TASK REQUIREMENTS: Only the line containing "buenas experiencias. En" and those after it, up to the end of the records below, are to be set down, exactly as written.

Saved data entries:
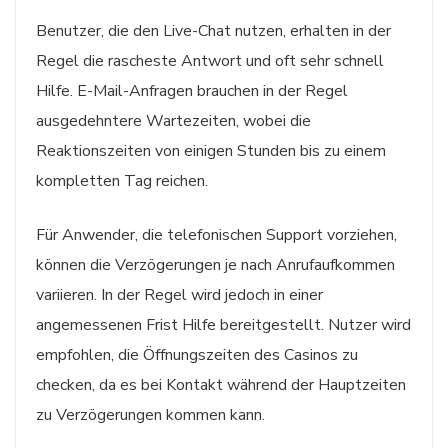
Benutzer, die den Live-Chat nutzen, erhalten in der
Regel die rascheste Antwort und oft sehr schnell
Hilfe. E-Mail-Anfragen brauchen in der Regel
ausgedehntere Wartezeiten, wobei die
Reaktionszeiten von einigen Stunden bis zu einem
kompletten Tag reichen.
Für Anwender, die telefonischen Support vorziehen,
können die Verzögerungen je nach Anrufaufkommen
variieren. In der Regel wird jedoch in einer
angemessenen Frist Hilfe bereitgestellt. Nutzer wird
empfohlen, die Öffnungszeiten des Casinos zu
checken, da es bei Kontakt während der Hauptzeiten
zu Verzögerungen kommen kann.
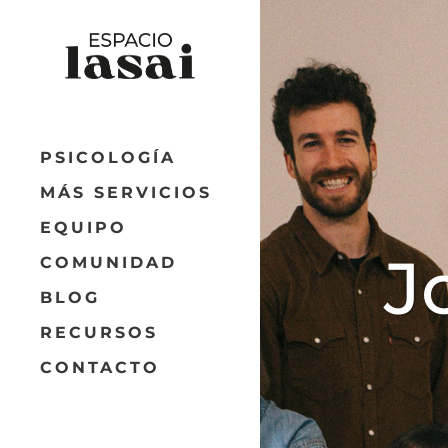
PSICOLOGÍA
MÁS SERVICIOS
EQUIPO
J
COMUNIDAD
BLOG
RECURSOS
CONTACTO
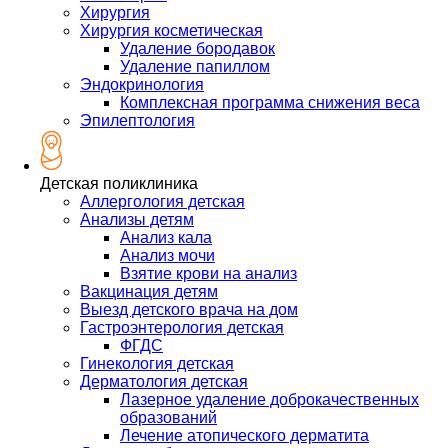
Хирургия
Хирургия косметическая
Удаление бородавок
Удаление папиллом
Эндокринология
Комплексная программа снижения веса
Эпилептология
Детская поликлиника
Аллергология детская
Анализы детям
Анализ кала
Анализ мочи
Взятие крови на анализ
Вакцинация детям
Выезд детского врача на дом
Гастроэнтерология детская
ФГДС
Гинекология детская
Дерматология детская
Лазерное удаление доброкачественных
образований
Лечение атопического дерматита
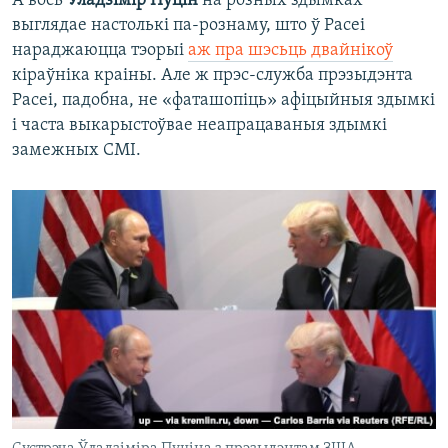
А вось
Уладзімір Пуцін
на розных здымках
выглядае настолькі па-рознаму, што ў Расеі
нараджаюцца тэорыі
аж пра шэсьць двайнікоў
кіраўніка краіны. Але ж прэс-служба прэзыдэнта
Расеі, падобна, не «фаташопіць» афіцыйныя здымкі
і часта выкарыстоўвае неапрацаваныя здымкі
замежных СМІ.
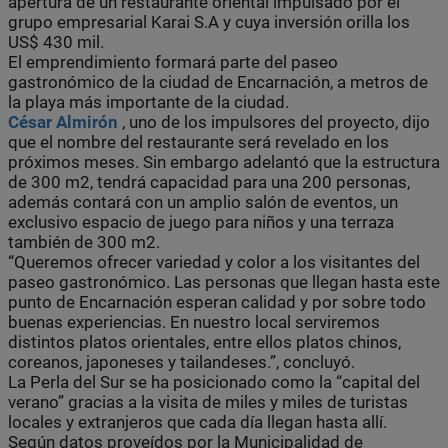
apertura de un restaurante oriental impulsado por el
grupo empresarial Karai S.A y cuya inversión orilla los
US$ 430 mil.
El emprendimiento formará parte del paseo
gastronómico de la ciudad de Encarnación, a metros de
la playa más importante de la ciudad.
César Almirón
, uno de los impulsores del proyecto, dijo
que el nombre del restaurante será revelado en los
próximos meses. Sin embargo adelantó que la estructura
de 300 m2, tendrá capacidad para una 200 personas,
además contará con un amplio salón de eventos, un
exclusivo espacio de juego para niños y una terraza
también de 300 m2.
“Queremos ofrecer variedad y color a los visitantes del
paseo gastronómico. Las personas que llegan hasta este
punto de Encarnación esperan calidad y por sobre todo
buenas experiencias. En nuestro local serviremos
distintos platos orientales, entre ellos platos chinos,
coreanos, japoneses y tailandeses.”, concluyó.
La Perla del Sur se ha posicionado como la “capital del
verano” gracias a la visita de miles y miles de turistas
locales y extranjeros que cada día llegan hasta allí.
Según datos proveídos por la Municipalidad de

SOLUTION:
buenas experiencias. En nuestro local serviremos
distintos platos orientales, entre ellos platos chinos,
coreanos, japoneses y tailandeses.”, concluyó.
La Perla del Sur se ha posicionado como la “capital del
verano” gracias a la visita de miles y miles de turistas
locales y extranjeros que cada día llegan hasta allí.
Según datos proveídos por la Municipalidad de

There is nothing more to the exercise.